12 Sept 2008

Rosette Motif and Doily

Another pattern from an earlier design - a rosette motif. The pattern uses shuttle and ball.

The rosette centre, you'll need 90cm size 20 thread on the shuttle wound CTM.

Begin with a ring R(4-4-4-4-4-4), and reverse work.

The next rounds are all chains working round this centre ring.

Make a mock picot at the start of Round 1 and continue with the chain C(5+5+5+5+5+5), making a lock join to the picots of the centre ring. End with a lock join to the mock picot at the start of the round.

Continue with the other rounds for the rosette following the ds count shown in the chart.

For the final round, you'll need about 180cm of thread in the shuttle wound CTM.

Begin with R(5+5), join to the last picot in one segment of the rosette. Do not reverse.

R(5+5), join to the first picot of the next segment of the rosette, reverse work.

C(2-4-4-4-4+), lock join to the next picot,
(*) C(4-4-4-4-2), reverse work.

Repeat the first two rings, joining to the next two picots of the rosette respectively, reverse work.

C(2+4-4-4-4), join to the last picot of the previous chain.

Continue from (*) to complete the round.

Join up the motifs together to make a doily as in the picture below.


  1. This is so pretty, Jon! Thank you for sharing the pattern!

  2. I like this, I have printed it out and will be putting it in my "to do" stack.

  3. Is this a pattern that will simply get larger and larger by adding more motifs? I'm looking for a tablecloth idea. Jean

  4. Hi jam554,
    Yes, the individual motifs can be joined up to make a bigger piece to the size of your choice. I like to make doilies this way because I can stop at anytime.

  5. Hi Jon,
    I am new to tatting and am loving your blog. Thank you so much for sharing. I am still learning some of the abbreviations that come with the craft. When you say "shuttle wound CTM" what does the CTM mean?
    Thanks again!!

  6. Hi Holly,
    CTM means 'continuous thread method'. Here is a url to my blog post where I wrote about winding two shuttles with thread the CTM way,
    Loading Two Shuttles CTM
    Hope this helps.

  7. How exactly do you make a mock picot? I'm sorry, I don't know that yet.

  8. Urooj,
    A mock picot is really a gap that you leave before starting the next ring or chain. It is to appear like a normal picot when you continue with the next element in the tatting.

    In this pattern the mock picot is the one joining the centre ring to the first round of chains. Bat adding a mock picot, the centre ring will have the appearance of six picots of equal size, one of which os the mock picot.

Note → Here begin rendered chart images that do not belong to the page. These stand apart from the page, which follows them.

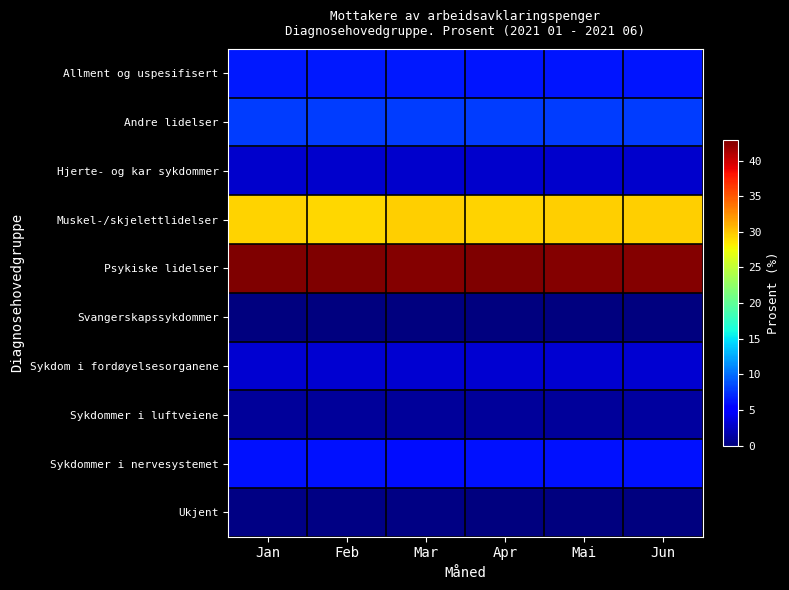

At which category is the sum across all series the highest?

Jan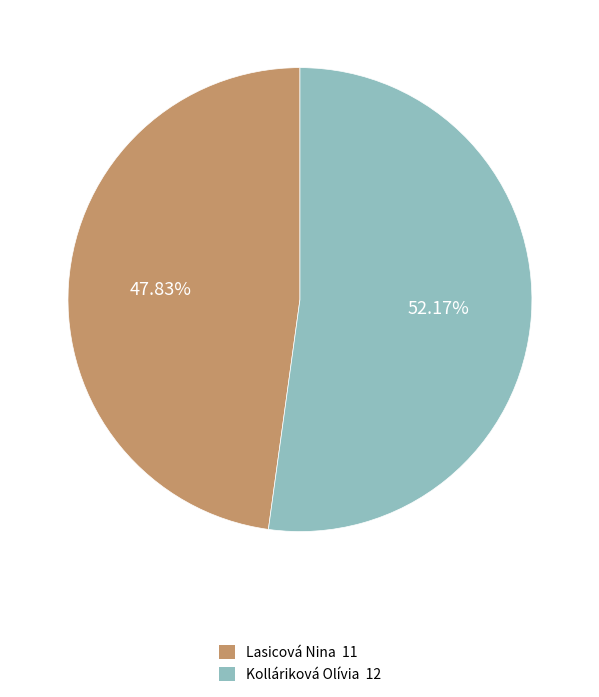

How many segments does this pie chart have?

2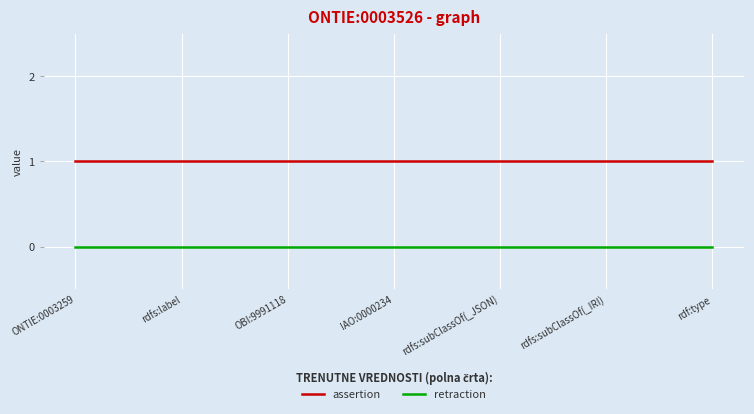

List the series in order of their overall mean, lowest first.

retraction, assertion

  9. I am going to be making small motifs and wish to join them to end up with a doily or table runner (haven't decided yet). When joining the motifs, is there a right or wrong way to do so? My motifs are very simple but should those joins be regular or would you suggest lock joins? I just don't want to be disappointed later. Many thanks!

    1. Hi Kathy,
      Joining motifs together is the same as making joins as you tat the individual motifs. Choosing whether to use a regular join or a lock join entirely depends on the position of the joins. Usually, when joining a ring to a different part of a motif, or to another motif, a regular join is used so that you can close the ring after making the join. A lock join in a ring will lock the shuttle thread and make it impossible to close.

      If the picot that you are joining to is above the row of double stitches that you are working on, then a regular join is used. If the picot is below the row of double stitches then a lock join is usually used, although there are also different kinds of joins that will give slightly different effect when used.